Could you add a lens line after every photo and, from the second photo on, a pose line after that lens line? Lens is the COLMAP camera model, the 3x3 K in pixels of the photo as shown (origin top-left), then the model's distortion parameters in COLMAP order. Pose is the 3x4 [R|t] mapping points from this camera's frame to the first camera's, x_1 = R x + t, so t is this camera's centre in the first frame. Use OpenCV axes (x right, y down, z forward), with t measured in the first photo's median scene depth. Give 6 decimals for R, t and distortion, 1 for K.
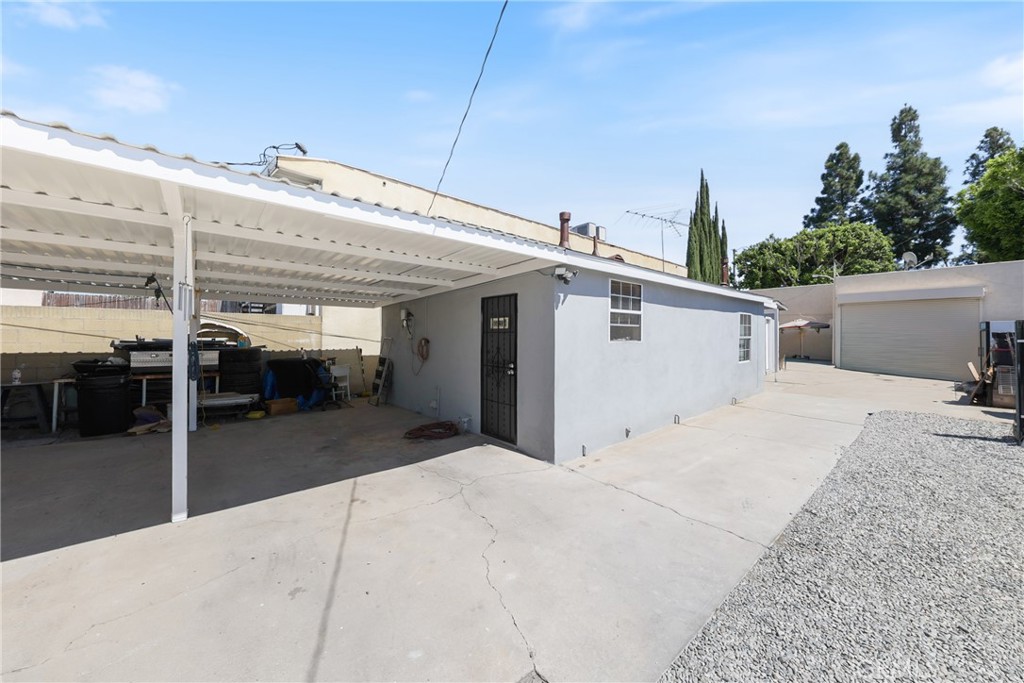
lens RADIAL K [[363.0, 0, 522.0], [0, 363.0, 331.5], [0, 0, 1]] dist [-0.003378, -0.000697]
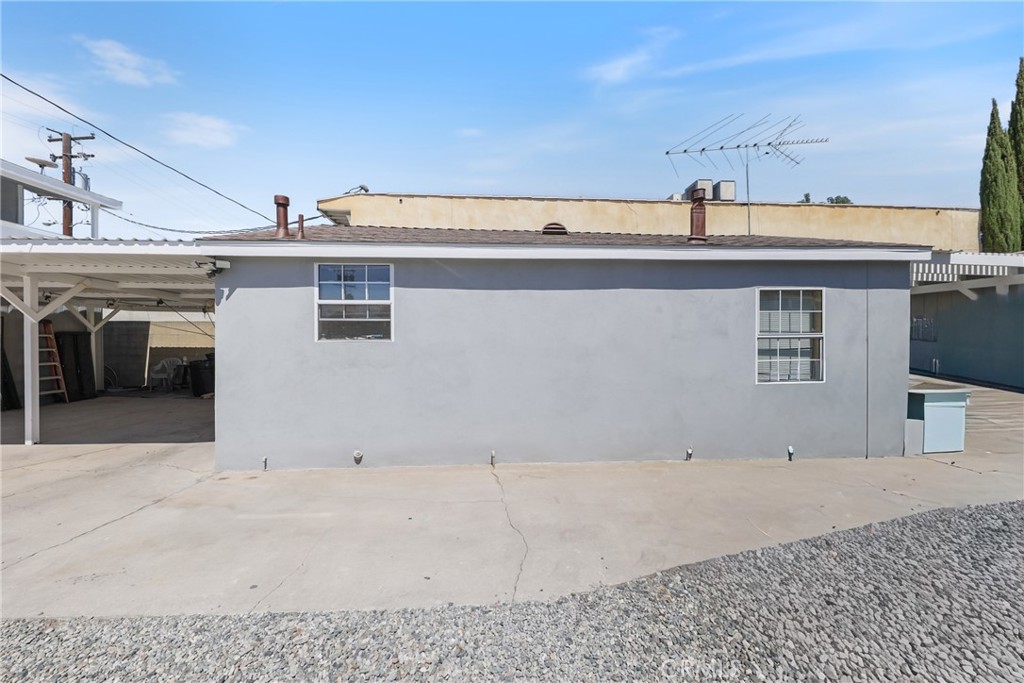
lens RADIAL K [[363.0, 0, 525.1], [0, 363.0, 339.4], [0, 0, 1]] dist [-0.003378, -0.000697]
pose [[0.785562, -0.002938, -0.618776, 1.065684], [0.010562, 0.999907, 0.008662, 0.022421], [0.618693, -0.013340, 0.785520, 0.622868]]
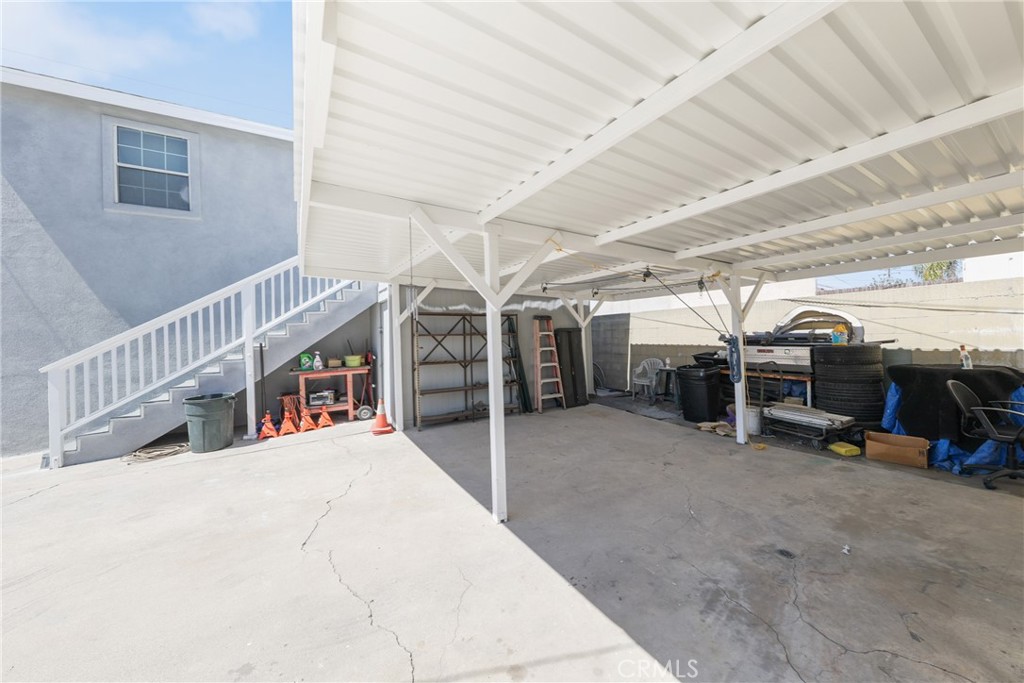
· · · ·
What to work on: Give the data again exactly. Keep the images out.

Response box:
Could you add a lens line after every photo and, from the second photo on, a pose line after that lens line? Lens is the COLMAP camera model, the 3x3 K in pixels of the photo as shown (origin top-left), then the model's distortion parameters in COLMAP order. Pose is the 3x4 [R|t] mapping points from this camera's frame to the first camera's, x_1 = R x + t, so t is this camera's centre in the first frame. Use OpenCV axes (x right, y down, z forward), with t measured in the first photo's median scene depth. Give 6 decimals for R, t and distortion, 1 for K.
lens RADIAL K [[363.0, 0, 522.0], [0, 363.0, 331.5], [0, 0, 1]] dist [-0.003378, -0.000697]
lens RADIAL K [[363.0, 0, 525.1], [0, 363.0, 339.4], [0, 0, 1]] dist [-0.003378, -0.000697]
pose [[0.785562, -0.002938, -0.618776, 1.065684], [0.010562, 0.999907, 0.008662, 0.022421], [0.618693, -0.013340, 0.785520, 0.622868]]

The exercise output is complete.